Hoy, en España, el coeficiente de Gini es de 0’35. En Estados Unidos, 0’4. En Brasil, un rampante 0’6. Y a escala mundial, asciende hasta el 0’7.
Las consecuencias de una desigualdad tan extrema son palmarias, como muestra la crisis de los refugiados sirios. La migración puede ser una manera de reducir la desigualdad entre países, pero crea problemas de absorción, especialmente en Europa.
Cuando los estadounidenses más pobres son más ricos que la mayor parte de las clases medias del resto del mundo, resulta tentador pensar que la desigualdad en el seno de los países no es tan importante como la necesidad de corregir ese clamoroso desequilibrio internacional. Pero hay razones de peso, tanto prácticas como éticas, para reducir también la desigualdad nacional.
Existe una correlación entre el aumento de la desigualdad y el bajo crecimiento. Si la desigualdad es elevada, una gran parte de la población ya no puede acceder a la educación y otras oportunidades. Y, en consecuencia, el país pierde la contribución que podrían hacer esas personas.
El alza de la desigualdad también menoscaba la democracia. Cuando los ricos poseen más y tienen más voz, las leyes que se aprueban tienden a beneficiarles también más. Así, la desigualdad se afianza.
¿Qué hacer para reducir la desigualdad? Lo lógico es recurrir a la fiscalidad. Y aunque se podrían aumentar los impuestos, sobre todo los de renta y sucesiones a quienes más tienen, hay límites políticos y de acción, dado que la movilidad global del capital restringe las posibilidades de los Gobiernos nacionales.

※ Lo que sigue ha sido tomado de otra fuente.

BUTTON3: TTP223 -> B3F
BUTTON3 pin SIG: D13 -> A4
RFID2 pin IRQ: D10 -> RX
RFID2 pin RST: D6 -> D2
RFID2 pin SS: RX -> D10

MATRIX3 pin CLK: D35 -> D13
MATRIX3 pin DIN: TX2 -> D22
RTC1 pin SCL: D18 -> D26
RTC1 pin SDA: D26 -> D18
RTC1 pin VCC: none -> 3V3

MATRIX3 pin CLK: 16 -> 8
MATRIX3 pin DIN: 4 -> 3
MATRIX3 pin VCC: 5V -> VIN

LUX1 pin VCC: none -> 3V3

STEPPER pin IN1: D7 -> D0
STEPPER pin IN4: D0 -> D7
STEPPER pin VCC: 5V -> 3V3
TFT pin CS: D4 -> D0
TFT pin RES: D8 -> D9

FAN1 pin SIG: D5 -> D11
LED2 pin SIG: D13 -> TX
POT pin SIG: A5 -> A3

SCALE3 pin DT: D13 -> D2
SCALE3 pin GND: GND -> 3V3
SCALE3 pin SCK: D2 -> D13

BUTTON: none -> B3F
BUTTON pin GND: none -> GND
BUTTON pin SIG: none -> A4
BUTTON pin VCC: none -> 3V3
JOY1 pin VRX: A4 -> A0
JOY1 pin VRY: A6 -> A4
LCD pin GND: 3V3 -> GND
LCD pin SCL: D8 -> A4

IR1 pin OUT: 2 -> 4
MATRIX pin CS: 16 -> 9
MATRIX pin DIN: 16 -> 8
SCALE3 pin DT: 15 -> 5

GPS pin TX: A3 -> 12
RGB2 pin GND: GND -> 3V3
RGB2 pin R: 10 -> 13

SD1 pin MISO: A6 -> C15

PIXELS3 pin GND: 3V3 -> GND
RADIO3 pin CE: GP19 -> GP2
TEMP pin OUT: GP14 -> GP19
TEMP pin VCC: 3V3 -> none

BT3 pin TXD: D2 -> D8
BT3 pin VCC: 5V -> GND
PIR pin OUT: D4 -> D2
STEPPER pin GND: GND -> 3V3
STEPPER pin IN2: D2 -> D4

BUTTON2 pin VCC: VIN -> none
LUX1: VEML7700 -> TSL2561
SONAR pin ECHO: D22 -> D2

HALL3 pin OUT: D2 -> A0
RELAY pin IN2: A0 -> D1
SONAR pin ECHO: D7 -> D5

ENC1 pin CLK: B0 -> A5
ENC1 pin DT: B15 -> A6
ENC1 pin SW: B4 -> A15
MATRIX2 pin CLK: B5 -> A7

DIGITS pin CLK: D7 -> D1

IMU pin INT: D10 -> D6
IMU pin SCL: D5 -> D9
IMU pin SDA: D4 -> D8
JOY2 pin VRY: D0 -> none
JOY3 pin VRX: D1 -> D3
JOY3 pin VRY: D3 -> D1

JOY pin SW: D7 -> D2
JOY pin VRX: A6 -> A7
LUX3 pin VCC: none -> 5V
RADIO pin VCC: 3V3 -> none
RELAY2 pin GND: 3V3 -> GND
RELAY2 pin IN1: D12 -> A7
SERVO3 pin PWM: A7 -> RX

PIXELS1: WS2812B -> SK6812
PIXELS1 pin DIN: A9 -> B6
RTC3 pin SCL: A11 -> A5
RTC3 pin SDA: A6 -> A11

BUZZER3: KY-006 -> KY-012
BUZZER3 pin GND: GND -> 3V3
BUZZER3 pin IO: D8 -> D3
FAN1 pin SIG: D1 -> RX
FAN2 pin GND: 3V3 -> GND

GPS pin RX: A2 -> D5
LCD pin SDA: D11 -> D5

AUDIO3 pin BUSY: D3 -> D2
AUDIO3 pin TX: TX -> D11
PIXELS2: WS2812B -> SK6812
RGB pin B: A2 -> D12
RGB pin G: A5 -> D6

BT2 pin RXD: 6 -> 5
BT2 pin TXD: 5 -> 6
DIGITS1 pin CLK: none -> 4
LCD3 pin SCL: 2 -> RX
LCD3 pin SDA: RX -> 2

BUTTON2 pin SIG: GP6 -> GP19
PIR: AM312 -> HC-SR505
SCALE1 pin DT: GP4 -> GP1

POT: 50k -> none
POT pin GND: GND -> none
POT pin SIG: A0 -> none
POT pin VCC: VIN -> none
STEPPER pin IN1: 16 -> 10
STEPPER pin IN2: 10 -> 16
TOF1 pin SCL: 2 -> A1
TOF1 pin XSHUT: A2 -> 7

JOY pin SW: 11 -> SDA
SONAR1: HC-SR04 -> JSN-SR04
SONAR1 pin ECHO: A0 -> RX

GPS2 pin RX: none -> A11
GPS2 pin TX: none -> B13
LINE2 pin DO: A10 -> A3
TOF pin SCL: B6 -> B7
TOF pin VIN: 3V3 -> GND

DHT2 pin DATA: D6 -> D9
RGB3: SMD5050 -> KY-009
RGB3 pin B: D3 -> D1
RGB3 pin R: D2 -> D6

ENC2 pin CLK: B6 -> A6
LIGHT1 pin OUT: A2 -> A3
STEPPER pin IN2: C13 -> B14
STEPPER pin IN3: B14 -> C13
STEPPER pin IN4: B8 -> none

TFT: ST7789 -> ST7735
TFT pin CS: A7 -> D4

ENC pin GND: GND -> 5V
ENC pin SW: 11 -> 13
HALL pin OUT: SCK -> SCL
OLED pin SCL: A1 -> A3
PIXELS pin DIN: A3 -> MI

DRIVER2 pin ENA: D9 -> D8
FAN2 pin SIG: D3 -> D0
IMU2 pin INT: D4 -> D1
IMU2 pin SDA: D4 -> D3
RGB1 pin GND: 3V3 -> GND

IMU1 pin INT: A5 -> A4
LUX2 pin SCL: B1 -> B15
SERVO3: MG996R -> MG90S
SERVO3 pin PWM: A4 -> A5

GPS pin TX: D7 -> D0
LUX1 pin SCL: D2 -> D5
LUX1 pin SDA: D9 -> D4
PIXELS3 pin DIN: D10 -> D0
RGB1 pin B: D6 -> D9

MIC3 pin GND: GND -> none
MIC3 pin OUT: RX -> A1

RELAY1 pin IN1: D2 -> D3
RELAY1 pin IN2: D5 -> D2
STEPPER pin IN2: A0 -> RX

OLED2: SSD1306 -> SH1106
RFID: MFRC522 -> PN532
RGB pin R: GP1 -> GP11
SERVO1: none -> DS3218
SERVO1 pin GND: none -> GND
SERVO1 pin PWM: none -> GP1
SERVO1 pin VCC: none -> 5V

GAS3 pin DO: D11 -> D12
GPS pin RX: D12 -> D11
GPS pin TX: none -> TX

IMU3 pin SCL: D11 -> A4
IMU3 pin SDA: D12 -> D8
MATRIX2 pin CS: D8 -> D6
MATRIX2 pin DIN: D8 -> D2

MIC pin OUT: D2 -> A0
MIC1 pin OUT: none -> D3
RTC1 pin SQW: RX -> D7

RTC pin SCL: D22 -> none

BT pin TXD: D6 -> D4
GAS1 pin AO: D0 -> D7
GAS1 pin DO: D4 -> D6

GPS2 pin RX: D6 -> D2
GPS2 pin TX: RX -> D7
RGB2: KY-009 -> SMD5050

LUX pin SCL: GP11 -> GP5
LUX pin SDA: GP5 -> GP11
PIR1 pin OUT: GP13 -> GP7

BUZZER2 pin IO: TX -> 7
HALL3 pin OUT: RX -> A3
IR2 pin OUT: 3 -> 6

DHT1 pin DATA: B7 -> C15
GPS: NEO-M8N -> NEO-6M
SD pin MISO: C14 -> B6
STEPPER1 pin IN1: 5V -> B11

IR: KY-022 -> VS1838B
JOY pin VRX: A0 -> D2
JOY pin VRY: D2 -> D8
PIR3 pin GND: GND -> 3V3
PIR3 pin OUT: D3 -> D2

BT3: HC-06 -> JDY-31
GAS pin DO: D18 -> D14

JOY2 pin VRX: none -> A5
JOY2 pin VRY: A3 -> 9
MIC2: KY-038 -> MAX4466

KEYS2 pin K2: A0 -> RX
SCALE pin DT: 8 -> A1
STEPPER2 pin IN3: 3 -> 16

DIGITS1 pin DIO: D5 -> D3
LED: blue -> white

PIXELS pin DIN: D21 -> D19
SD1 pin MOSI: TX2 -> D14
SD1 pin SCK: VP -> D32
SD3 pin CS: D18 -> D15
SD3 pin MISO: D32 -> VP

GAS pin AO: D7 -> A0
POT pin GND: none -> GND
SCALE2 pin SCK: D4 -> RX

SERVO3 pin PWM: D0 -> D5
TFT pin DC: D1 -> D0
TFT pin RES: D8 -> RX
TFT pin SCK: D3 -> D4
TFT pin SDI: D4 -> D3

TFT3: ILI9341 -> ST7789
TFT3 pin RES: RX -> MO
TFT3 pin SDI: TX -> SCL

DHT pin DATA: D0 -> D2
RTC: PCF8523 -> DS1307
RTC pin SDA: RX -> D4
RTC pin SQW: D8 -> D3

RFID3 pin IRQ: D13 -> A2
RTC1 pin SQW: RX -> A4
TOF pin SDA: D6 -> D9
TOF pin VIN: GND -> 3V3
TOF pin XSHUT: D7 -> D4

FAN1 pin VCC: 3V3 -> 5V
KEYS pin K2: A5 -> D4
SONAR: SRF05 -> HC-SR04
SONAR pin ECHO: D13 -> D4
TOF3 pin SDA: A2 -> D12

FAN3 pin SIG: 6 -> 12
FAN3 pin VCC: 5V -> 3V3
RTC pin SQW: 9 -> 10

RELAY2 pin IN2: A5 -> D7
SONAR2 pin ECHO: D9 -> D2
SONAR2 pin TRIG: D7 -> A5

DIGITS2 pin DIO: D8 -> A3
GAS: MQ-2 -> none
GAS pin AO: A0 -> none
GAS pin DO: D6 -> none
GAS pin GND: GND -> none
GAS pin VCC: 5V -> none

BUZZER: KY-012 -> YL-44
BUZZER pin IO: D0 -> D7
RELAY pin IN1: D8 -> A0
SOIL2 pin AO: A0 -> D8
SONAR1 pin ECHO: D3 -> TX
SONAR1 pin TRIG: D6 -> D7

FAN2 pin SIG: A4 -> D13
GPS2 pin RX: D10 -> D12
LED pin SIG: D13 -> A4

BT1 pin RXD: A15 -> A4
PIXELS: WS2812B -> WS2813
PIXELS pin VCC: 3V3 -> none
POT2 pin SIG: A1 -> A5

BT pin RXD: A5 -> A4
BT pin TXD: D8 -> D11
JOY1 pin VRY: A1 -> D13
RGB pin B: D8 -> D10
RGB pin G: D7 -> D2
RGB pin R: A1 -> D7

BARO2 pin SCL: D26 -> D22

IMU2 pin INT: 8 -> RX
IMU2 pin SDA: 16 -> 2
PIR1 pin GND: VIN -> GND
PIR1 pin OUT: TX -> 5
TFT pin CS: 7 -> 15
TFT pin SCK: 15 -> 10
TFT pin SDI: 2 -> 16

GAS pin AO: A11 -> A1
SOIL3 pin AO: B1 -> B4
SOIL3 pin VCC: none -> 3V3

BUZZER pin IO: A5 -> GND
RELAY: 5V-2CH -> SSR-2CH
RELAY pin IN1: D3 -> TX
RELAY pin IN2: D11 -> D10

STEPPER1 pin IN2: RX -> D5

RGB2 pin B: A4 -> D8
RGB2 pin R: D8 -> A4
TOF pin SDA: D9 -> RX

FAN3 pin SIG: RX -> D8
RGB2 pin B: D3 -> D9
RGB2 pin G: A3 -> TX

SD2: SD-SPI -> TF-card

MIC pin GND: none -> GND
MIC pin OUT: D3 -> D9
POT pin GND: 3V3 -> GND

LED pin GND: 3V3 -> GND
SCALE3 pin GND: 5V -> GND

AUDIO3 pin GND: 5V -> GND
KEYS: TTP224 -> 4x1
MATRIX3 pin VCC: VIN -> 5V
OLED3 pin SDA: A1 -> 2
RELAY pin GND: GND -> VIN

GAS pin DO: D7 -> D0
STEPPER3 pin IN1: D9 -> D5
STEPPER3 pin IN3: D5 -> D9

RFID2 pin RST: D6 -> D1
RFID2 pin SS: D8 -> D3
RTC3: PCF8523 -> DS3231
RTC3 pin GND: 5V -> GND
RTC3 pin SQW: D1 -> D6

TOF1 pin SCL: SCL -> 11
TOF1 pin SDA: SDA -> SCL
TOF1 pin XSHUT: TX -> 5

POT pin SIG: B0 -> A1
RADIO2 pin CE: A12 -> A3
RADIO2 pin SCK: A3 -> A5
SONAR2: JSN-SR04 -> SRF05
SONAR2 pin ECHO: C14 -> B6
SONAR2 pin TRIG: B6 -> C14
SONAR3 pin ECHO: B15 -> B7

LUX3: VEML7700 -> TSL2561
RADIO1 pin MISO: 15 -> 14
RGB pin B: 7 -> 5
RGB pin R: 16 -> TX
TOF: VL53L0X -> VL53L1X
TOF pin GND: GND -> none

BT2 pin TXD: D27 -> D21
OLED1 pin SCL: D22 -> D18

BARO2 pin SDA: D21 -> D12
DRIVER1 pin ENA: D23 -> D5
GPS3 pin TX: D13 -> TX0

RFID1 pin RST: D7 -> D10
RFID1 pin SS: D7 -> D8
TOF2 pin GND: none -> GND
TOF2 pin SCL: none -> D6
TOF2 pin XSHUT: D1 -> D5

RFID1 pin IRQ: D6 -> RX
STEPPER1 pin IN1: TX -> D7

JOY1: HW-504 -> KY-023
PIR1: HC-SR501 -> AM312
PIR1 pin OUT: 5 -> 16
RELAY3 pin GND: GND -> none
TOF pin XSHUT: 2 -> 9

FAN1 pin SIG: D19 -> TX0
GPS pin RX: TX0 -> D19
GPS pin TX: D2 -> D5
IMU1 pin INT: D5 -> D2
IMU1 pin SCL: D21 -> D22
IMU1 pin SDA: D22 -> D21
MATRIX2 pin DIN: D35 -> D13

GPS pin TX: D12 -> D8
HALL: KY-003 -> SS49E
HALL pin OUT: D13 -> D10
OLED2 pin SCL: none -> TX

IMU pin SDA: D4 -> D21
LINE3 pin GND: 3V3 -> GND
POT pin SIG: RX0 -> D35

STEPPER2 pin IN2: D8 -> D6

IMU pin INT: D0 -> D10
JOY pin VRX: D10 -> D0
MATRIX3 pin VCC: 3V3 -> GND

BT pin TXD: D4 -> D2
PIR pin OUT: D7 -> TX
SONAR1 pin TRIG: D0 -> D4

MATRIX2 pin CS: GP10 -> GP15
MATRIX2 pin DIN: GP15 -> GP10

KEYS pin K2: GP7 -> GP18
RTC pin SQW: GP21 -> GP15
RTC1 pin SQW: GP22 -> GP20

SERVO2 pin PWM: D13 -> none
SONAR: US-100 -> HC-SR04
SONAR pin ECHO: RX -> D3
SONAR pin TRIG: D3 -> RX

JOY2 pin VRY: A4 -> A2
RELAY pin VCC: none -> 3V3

En lugar de gravar la renta actual habría que insistir más en igualar la base, tanto económica como educativa, con la que entramos en el mercado: no solo importa el acceso a la educación, también el retorno de la misma. Si una universidad de élite arroja diez veces más retorno que otra estatal, la desigualdad no hará sino perpetuarse.
Si no se le pone coto, el auge de las élites globales podría marcar el regreso a la desigualdad extrema que vivió el mundo a finales del siglo XIX. Para que la pregunta “¿A qué te dedicas?” vuelva a tener sentido, hemos de hacer de nuestras sociedades un lugar más justo donde vivir.
Branko Milanovic es un economista serbio-estadounidense conocido por sus trabajos sobre la distribución de la renta y la desigualdad. Visitó el IESE con motivo de la publicación de su libro Global inequality: a new approach for the age of globalization.
Este artículo se publicó originalmente en la revista IESE Insight (núm. 27, cuarto trimestre de 2015).